Dataset entries:
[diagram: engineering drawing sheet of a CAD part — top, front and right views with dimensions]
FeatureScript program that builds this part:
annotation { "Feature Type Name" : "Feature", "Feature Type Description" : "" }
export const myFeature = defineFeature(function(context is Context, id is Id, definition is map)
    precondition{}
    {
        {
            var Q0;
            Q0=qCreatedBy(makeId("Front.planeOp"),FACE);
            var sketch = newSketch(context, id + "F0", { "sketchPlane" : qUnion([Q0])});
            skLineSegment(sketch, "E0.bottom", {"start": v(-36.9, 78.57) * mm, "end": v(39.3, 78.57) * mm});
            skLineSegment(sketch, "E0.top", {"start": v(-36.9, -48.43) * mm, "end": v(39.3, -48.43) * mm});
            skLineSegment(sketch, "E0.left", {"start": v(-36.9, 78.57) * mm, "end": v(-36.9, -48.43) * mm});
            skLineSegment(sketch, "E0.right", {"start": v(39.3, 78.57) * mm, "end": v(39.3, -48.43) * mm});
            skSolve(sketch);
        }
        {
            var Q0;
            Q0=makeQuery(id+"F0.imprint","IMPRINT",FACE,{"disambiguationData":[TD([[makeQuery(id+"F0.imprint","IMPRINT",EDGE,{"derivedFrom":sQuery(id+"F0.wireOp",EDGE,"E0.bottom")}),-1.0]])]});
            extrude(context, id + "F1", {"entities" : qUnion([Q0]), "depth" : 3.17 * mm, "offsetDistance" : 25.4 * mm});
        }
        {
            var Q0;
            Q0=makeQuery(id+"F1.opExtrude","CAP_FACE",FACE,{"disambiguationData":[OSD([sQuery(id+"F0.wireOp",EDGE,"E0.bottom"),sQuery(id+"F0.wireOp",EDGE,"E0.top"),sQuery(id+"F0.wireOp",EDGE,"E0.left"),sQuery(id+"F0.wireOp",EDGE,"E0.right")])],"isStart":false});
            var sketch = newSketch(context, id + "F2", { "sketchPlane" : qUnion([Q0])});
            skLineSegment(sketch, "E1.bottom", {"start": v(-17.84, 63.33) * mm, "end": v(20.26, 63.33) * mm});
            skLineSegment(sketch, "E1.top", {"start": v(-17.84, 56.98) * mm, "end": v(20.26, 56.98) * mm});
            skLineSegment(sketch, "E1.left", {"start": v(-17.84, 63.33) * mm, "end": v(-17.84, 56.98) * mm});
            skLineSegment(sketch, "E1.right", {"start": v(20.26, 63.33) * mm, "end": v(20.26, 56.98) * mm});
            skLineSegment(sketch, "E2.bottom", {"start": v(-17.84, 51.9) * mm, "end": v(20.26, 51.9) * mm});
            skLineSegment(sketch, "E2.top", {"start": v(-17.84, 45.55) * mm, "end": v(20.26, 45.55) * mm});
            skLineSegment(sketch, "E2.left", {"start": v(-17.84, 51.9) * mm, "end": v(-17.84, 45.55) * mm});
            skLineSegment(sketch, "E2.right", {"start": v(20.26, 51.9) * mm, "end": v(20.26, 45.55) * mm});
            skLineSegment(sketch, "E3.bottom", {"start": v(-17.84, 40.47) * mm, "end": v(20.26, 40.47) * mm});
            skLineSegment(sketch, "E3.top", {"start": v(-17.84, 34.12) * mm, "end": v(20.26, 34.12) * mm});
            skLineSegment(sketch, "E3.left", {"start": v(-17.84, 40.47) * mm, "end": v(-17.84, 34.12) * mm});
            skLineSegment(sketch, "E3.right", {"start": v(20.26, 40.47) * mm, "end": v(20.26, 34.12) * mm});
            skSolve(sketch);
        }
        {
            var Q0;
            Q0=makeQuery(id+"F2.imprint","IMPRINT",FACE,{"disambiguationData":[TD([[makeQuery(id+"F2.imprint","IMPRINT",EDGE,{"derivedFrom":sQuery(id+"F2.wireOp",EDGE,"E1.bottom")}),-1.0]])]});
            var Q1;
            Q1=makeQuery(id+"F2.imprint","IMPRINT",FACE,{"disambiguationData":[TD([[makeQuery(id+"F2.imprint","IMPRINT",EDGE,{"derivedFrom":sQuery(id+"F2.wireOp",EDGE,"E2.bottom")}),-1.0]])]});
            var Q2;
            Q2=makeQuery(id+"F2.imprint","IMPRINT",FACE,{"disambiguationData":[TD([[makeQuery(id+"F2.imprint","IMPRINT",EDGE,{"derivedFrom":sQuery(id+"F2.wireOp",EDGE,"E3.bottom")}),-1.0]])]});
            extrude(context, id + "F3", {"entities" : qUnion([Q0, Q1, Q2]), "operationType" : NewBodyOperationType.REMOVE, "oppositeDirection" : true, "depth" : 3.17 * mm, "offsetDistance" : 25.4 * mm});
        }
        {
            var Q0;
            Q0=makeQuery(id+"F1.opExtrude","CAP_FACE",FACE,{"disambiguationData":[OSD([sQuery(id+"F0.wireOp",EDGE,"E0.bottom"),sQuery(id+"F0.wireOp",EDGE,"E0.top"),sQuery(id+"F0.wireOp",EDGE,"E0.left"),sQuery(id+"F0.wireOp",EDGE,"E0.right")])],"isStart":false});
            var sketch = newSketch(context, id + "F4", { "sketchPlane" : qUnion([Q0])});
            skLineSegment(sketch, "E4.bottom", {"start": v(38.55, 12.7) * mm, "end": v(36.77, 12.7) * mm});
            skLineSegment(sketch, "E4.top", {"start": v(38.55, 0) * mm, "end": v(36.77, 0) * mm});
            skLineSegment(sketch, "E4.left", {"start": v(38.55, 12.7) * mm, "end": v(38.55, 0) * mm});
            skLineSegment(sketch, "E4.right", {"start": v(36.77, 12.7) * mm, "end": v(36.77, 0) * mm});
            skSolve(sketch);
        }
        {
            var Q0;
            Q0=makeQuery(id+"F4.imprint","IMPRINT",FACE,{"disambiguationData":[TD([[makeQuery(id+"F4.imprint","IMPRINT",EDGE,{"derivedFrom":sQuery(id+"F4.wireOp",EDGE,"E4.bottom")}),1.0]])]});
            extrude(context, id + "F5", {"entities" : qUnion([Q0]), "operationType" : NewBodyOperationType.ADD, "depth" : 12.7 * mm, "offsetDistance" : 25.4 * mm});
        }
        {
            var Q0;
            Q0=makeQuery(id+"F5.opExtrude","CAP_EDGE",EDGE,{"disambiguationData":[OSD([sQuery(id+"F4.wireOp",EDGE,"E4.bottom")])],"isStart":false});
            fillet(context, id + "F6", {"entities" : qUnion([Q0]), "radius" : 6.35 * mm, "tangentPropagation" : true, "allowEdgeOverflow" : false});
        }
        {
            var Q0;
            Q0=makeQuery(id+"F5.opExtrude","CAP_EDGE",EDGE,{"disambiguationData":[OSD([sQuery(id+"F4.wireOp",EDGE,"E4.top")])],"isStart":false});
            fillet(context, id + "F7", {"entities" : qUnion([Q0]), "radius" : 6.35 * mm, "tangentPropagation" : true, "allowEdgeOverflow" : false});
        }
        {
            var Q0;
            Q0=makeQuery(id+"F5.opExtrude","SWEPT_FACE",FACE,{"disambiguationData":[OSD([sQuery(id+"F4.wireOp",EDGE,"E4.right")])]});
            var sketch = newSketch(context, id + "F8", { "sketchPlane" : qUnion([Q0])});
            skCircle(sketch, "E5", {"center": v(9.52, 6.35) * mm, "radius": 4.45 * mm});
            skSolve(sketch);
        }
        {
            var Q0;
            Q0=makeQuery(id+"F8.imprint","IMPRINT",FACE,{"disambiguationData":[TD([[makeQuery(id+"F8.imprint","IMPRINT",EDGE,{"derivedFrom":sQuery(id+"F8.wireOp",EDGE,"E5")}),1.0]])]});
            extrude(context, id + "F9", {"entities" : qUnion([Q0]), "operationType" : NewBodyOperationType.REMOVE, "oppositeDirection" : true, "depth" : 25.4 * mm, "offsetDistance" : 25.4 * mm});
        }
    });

Work to be completed: Extract every line in the material above that contains the string "sketchPlane", and list each one in order.

The output:
            var sketch = newSketch(context, id + "F0", { "sketchPlane" : qUnion([Q0])});
            var sketch = newSketch(context, id + "F2", { "sketchPlane" : qUnion([Q0])});
            var sketch = newSketch(context, id + "F4", { "sketchPlane" : qUnion([Q0])});
            var sketch = newSketch(context, id + "F8", { "sketchPlane" : qUnion([Q0])});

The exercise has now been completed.